I think we will also continue to use RPG sessions for character sheets. It is very nicely integrated with the Genesys system so that for example it even records criticals, which is great. Instead of having my PCs note down the name of the critical and its details they just hit a button and roll one up and it gets added directly to their character sheet. I am using onenote to track campaign sessions, so now we just put the date of the crit into the character sheet and we know exactly when to attempt crit recovery, etc. There is also no risk anyone will ever forget a character sheet, since there’s zero chance they’ll leave home without a phone.

I have recently subscribed to the new Twilight 2000 kickstarter (and I suggest you do too!) which funded in 7 minutes, and is now up to its 9 billionth stretch goal. One of those stretch goals was the development of virtual tabletop tools for all the major applications, so that when you receive the game it is ready out of the box to be played online. I hope all new RPGs will do this in future, so that we can have a fully integrated virtual mapping, gaming and dice rolling system all in one. Of course some players like to roll dice (even though they’re shit at it[5]), which they will still be able to do, but the availability of ubiquitous online gaming platforms also opens the possibility of arbitrarily complex dice systems, since there’s no reason to physically assemble them or calculate the results. Who needs ideal polygonal forms for your dice when you can just roll d73? We could have dice systems based entirely on prime numbers! Or just go straight to arbitrary probability distributions … why go back?

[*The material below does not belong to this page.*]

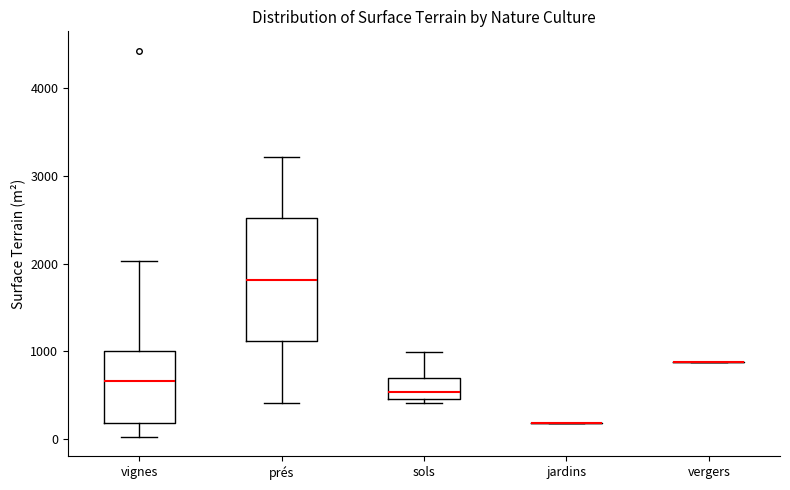

Comparing the boxes themselves (not the whiskers), which one is the tallest?

prés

This pandemic has forced the world to deal with the fact that the internet is no longer an ersatz reality. It’s no longer the case that things done online are not relevant to or close to real life. We should accept this, and instead of seeing online experiences as inferior to physical experiences, things we were forced to compromise on for our health, we should see them as ways to improve our past physical experiences to make them better. Rather than going back to how things used to be, let’s use the improvisations we had to make during this time to improve our physical lives when we are able to reconnect. I am trying to do this with my teaching, and I aim to do it for my gaming too!


fn1: Touch wood none of our players have got coronavirus, though two have been through some health scares, but some of us are older and some of us overweight, so we’re in the risk group for getting it badly if it does happen, and a gaming group is a perfect scenario for a cluster

fn2: Roll20 supposedly has an api for genesys dice but it is completely broken so I had to give up on using it. This was frustrating!

fn3: I’ve never been a great fan of miniatures for gaming, because I can’t paint them and they’re an absolute bastard to lug around, and for the first 15 or so years of my gaming experience they were only available in lead[4], which was heavy and ugly

fn4: Yes in the 1980s parents willingly allowed their still-developing children to participate in a hobby that involved casting lead, and playing with things made of lead. WTF

fn5: Jesus christ people, have some dice discipline will you!